Jul 23, 2009

Anything You Can Do, I Can Do Better

So, I have been traipsing from room to room with my lovely National Geographic horse book, trying to decide what to write about next on my blog. And right there, on page 16 is a photo of a woman in jockey silks, weighing in. The first time I saw it I did a literal double-take. Mind, this book was published in 1923, so it was a bit shocking to me to think that women jockeys existed prior to the 1960s. There's no context for the photo, no commentary. It's as if the authors randomly put it in at the last minute, like "What? What's the big deal?! Girl jockeys, they're totally everywhere."

The funny thing is that they're not. Run a Google search. Go ahead, I'm waiting. Seriously, there are slim findings when you run any permutation of girl, woman, female, jockey. You come up with the biggies the the latter part of the century, but what about this woman? The one staring out at me from page 16?! Clearly some women, somewhere were racing horses.

So, that was the start of the fact-finding mission yesterday that caused me to waste several hours of my afternoon. But the important thing is that it bore fruit, in the digging up of a couple of names of female jockeys prior to the 1960s.

The first was the first female jockey ever recorded, Alicia Meynell, in 1804. Hell yeah, I said 1804. It all started entirely by accident, as she was out for a leisurely ride through the country with her sister's husband (ahhh, yes, doing things with a sibling's spouse has been the cause of many an argument in my own personal life) when they quarreled about who had the better horse. Apparently, they decided to answer that question on the spot, and Alicia emerged victorious. The brother-in-law's ego was quite bruised and he, of course, challenged her to a 'real' re-match at a proper track. (As a sidenote: this totally sounds like the set-up for a Harlequin romance, doesn't it? And it totally gets better. I'm serious, any romance authors, you need to be on this.) In kind of the best part of the story, which I am hoping is true and if it isn't, then don't spoil the awesomeness of this fantasy, Alicia turns up to the match, "in a dress designed to look like leopard-skin, with blue sleeves, a buff-colored vest and a blue cap." Okay, so she loses the race, but COME ON. Obviously she was fabulous and totally before her time. She was made for Dynasty. She did race again and won, again dressed fabulously.
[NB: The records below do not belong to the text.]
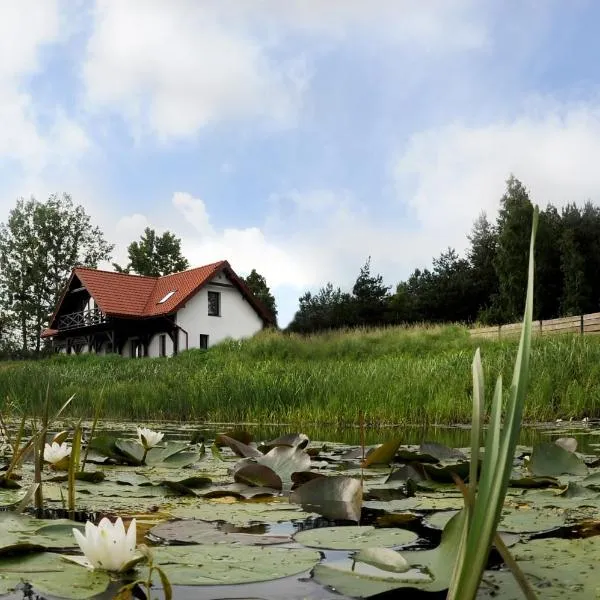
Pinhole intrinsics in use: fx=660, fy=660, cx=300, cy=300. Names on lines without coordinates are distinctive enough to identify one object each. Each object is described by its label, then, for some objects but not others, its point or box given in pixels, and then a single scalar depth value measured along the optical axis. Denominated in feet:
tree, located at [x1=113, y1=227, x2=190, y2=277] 139.44
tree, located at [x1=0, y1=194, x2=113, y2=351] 121.60
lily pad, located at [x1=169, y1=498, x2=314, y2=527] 5.20
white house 86.99
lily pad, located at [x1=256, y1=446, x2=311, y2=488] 7.37
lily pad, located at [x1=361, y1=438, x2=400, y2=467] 8.13
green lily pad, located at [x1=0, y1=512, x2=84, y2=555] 3.81
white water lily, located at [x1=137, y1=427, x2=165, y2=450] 8.79
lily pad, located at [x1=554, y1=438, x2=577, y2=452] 9.39
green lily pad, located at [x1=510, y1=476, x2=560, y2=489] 6.91
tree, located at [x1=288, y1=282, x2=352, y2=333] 115.14
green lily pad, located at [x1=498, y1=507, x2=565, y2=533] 4.70
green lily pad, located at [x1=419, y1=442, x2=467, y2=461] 8.91
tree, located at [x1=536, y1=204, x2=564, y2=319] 96.89
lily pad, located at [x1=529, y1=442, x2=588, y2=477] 7.69
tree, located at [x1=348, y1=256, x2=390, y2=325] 117.19
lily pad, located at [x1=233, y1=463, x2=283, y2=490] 6.64
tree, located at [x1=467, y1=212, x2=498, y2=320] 116.57
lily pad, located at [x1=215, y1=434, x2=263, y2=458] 9.07
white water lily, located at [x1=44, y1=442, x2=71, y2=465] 7.98
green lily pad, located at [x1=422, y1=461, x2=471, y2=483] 6.79
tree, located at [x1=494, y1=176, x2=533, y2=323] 97.81
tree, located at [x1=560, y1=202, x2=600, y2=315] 88.74
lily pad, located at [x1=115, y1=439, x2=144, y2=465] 9.22
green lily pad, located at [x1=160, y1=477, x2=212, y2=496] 6.44
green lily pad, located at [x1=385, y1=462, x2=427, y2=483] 7.03
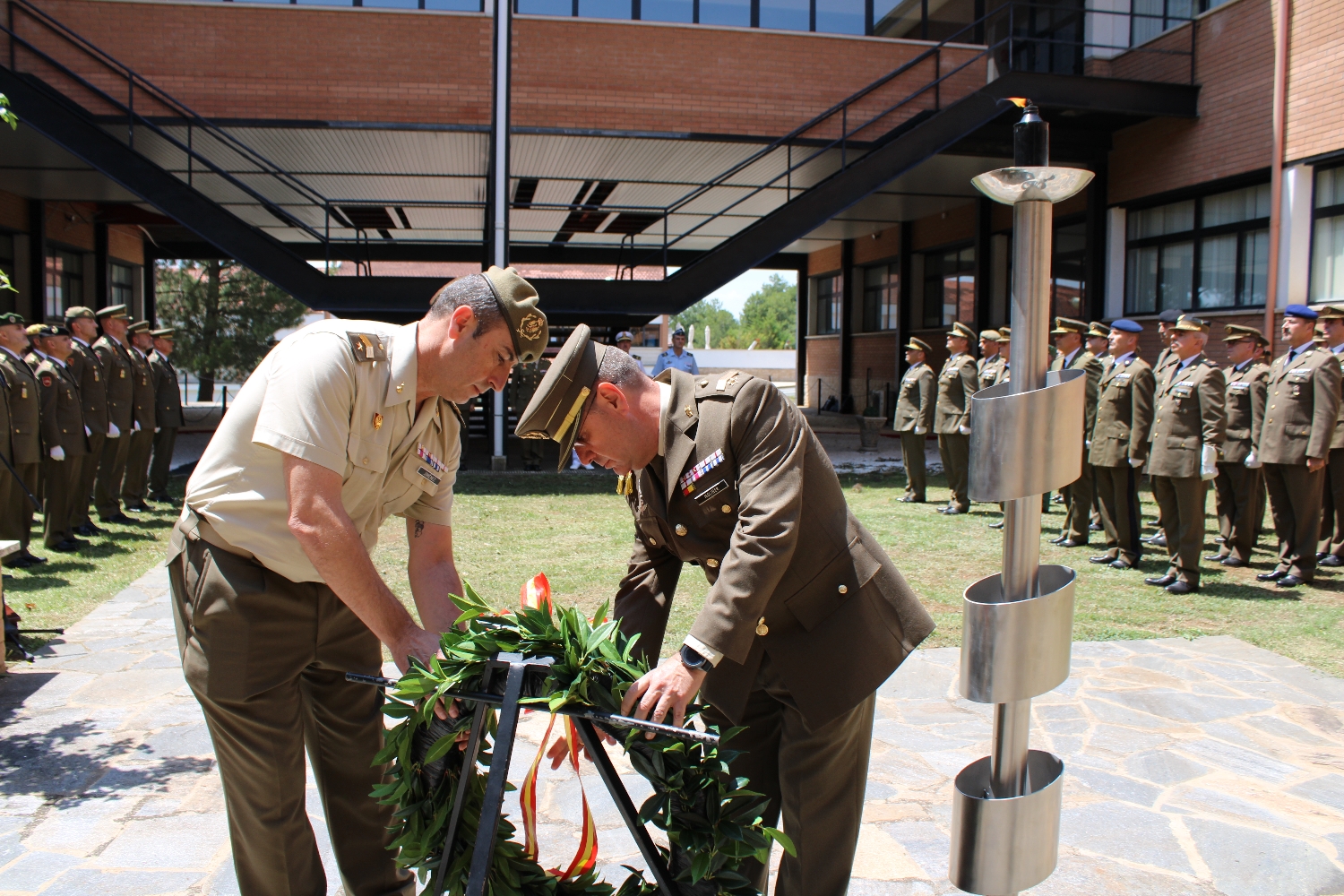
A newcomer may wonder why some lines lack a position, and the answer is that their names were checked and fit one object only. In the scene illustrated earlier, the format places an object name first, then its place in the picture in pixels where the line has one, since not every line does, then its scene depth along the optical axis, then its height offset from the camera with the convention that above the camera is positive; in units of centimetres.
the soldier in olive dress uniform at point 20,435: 827 -45
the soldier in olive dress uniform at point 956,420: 1182 -26
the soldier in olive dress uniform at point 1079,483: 967 -80
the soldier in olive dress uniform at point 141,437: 1152 -60
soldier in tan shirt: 239 -35
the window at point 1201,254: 1375 +227
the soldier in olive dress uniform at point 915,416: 1234 -22
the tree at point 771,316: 10594 +938
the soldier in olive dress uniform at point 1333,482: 869 -69
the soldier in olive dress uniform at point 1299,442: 810 -31
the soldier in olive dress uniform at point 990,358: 1184 +53
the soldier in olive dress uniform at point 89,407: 971 -21
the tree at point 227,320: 2598 +186
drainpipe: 1286 +318
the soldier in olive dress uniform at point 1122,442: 867 -36
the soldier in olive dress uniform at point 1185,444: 777 -34
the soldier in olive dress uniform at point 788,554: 239 -39
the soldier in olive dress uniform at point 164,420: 1242 -42
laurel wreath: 217 -88
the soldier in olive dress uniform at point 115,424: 1070 -41
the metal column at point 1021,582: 170 -34
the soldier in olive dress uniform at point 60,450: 907 -60
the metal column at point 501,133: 1339 +360
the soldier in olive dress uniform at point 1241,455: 888 -47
You HAVE to read the whole story here, in Sports Illustrated. She's pretty much my hero now.

So, if that's too much of a silly, romance-worthy story for you, then I present my next subject, Wantha Davis. She, too, was equally fabulous in a less obviously girly way. This woman raced in TB & QH tracks from Tijuana to Vancouver throughout the 1930s, 40s and 50s. Her application for a license were repeatedly denied in state after state, despite winning over 500 races and against some prestigious male jockeys. Check this snippet out: "In 1949 thousands of spectators crossed the border from San Diego to Agua Caliente, Mexico, to watch her outrace the great Hall of Famer Johnny Longden by a length and three-quarters in a six furlong match race. The three-time national champion was so mad he yanked off his tack and refused to weigh out. Hall of Famer Glen Lasswell was also defeated by her at Agua Caliente, as was Hall of Fame rider Basil James in Nebraska." KICK ASS.

But mainly, without a license, she was relegated to the terrifyingly rough-and-tumble backwoods tracks, where I am hugely impressed that she thrived and had a solid career, despite what I imagine were majorly tough circumstances. You can read about her at her website. She has some awesome photos here, and if you don't look at anything else, you have to see this phenomenal video of her at Ladies' Day for the 9th Pimlico Classic.

There are more, but I won't tax your eyes and just stick with these gals today.